DNS

Roger Dingledine arma at mit.edu
Tue Oct 1 23:09:43 UTC 2002


On Tue, Oct 01, 2002 at 06:21:47PM -0400, Sven Dietrich wrote:
> > Interestingly enough, I have a feeling that encrypted DNS would more or
> > less do (all domains have approximately the same length).
> 
> Hmm, that would still be susceptible to the attack outlined
> above.

It's also susceptible to the "the adversary is the server" attack --
if ibm.com is wondering who's toring to it, and they observe a dns
request followed by a tor request, they have a good first guess.

The approach I think we're planning with the socksified nameserver is
to do the actual dns queries over a separate tor connection.
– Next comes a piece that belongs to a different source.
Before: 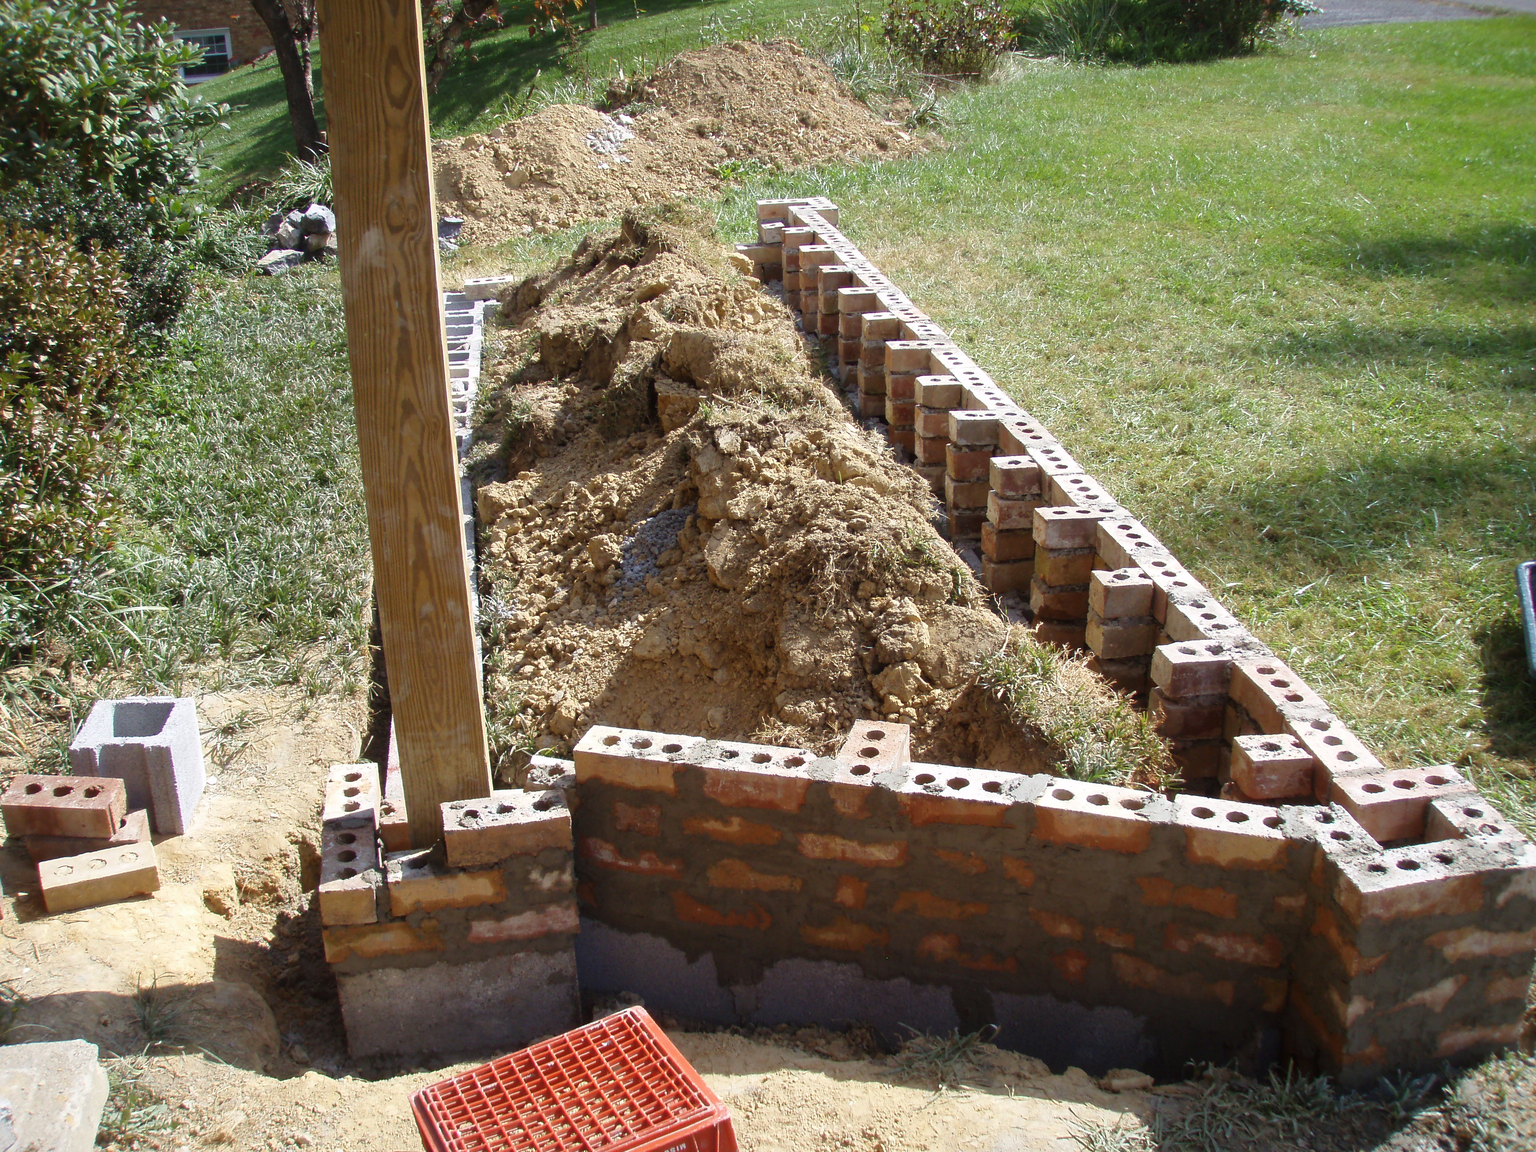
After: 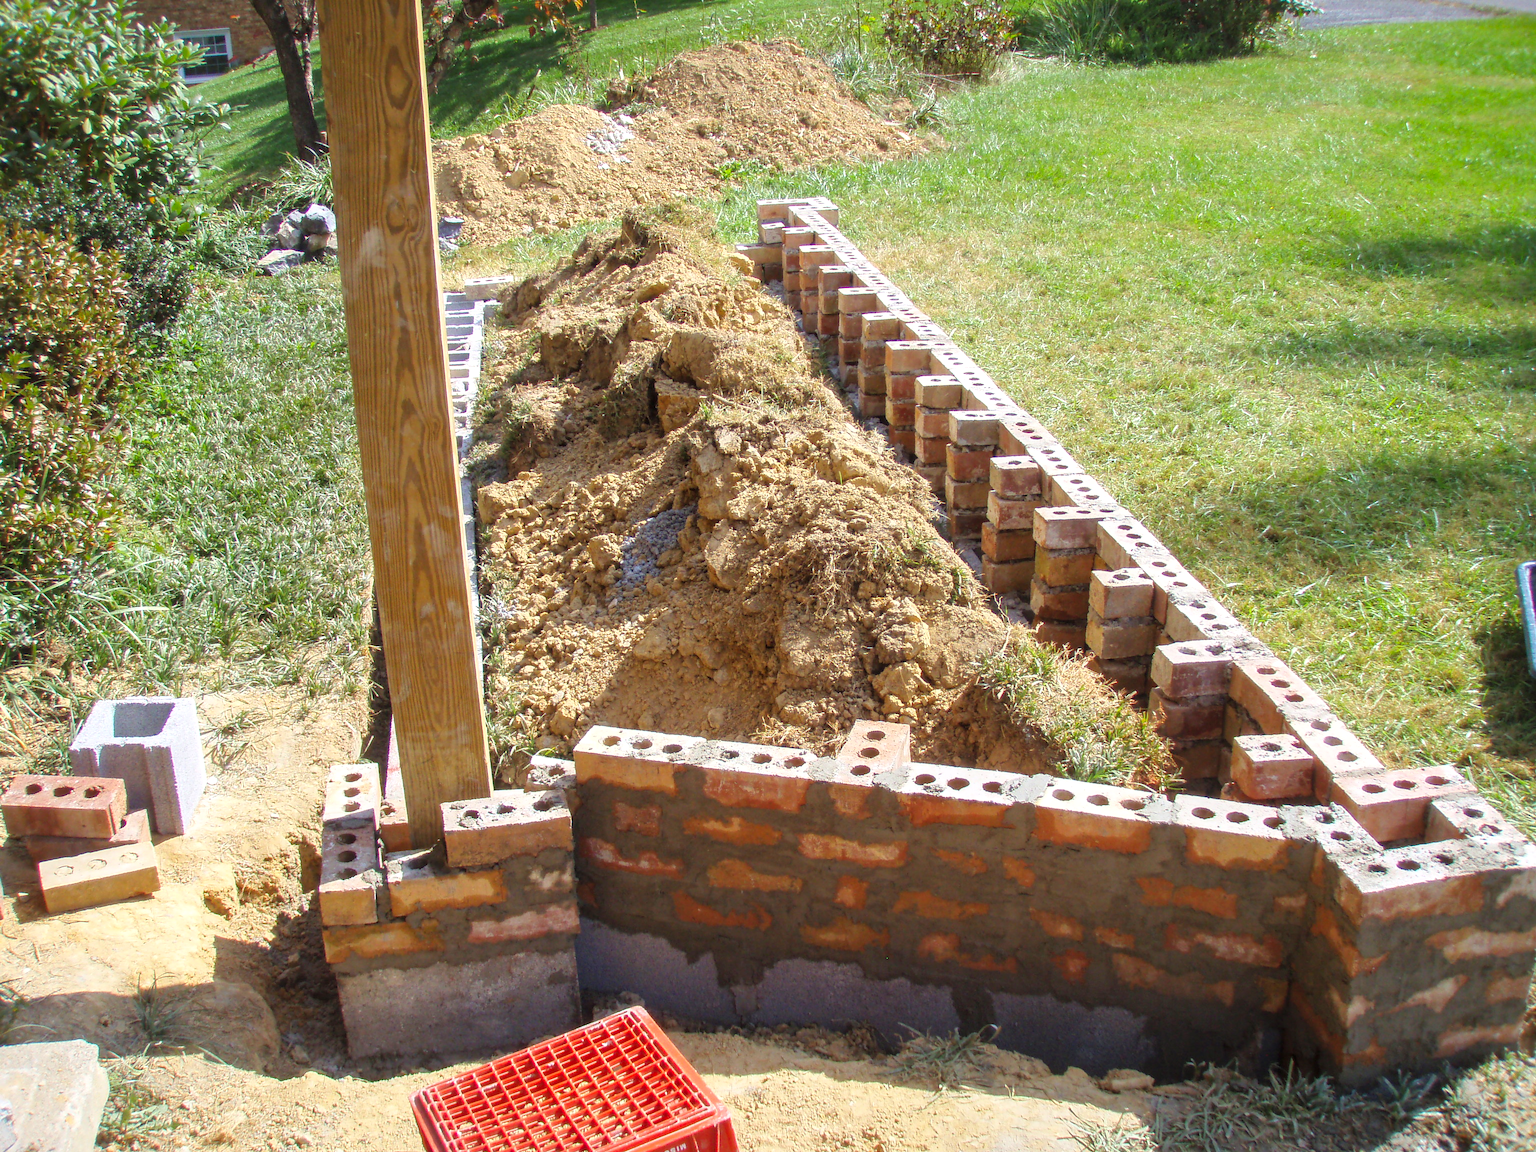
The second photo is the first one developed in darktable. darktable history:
local contrast: on, module defaults
contrast brightness saturation: contrast 0.07, brightness 0.18, saturation 0.4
But deploying a socksified nameserver along with tor, or a nameserver as
Nick's post describes, is going to be a pain. Most users have a variety
of ns configurations, etc, and we'd need to handle all of that. Even if
we say "well, most of them use bind, so let's just patch that to be able
to query over socks", we're still leaving lots of people out. And adding
a world of pain to tor maintenance.

If we had something in the kernel to redirect packets, we could just
tell it that udp and tcp port 53 should go to our process. We're still
trying to avoid that approach, though, because it's also a world of pain.

The way tsocks does it is to replace the res_init() function with one
that does normal resolver initialization, and then does
  "_res.options |= RES_USEVC;".
The goal is to encourage it to use tcp rather than udp, and thus tsocks
can intercept the normal connect(), etc calls from within gethostbyname().

It looks like it works sometimes, and not other times. Not sure yet. I'll
investigate it further when I have a free moment.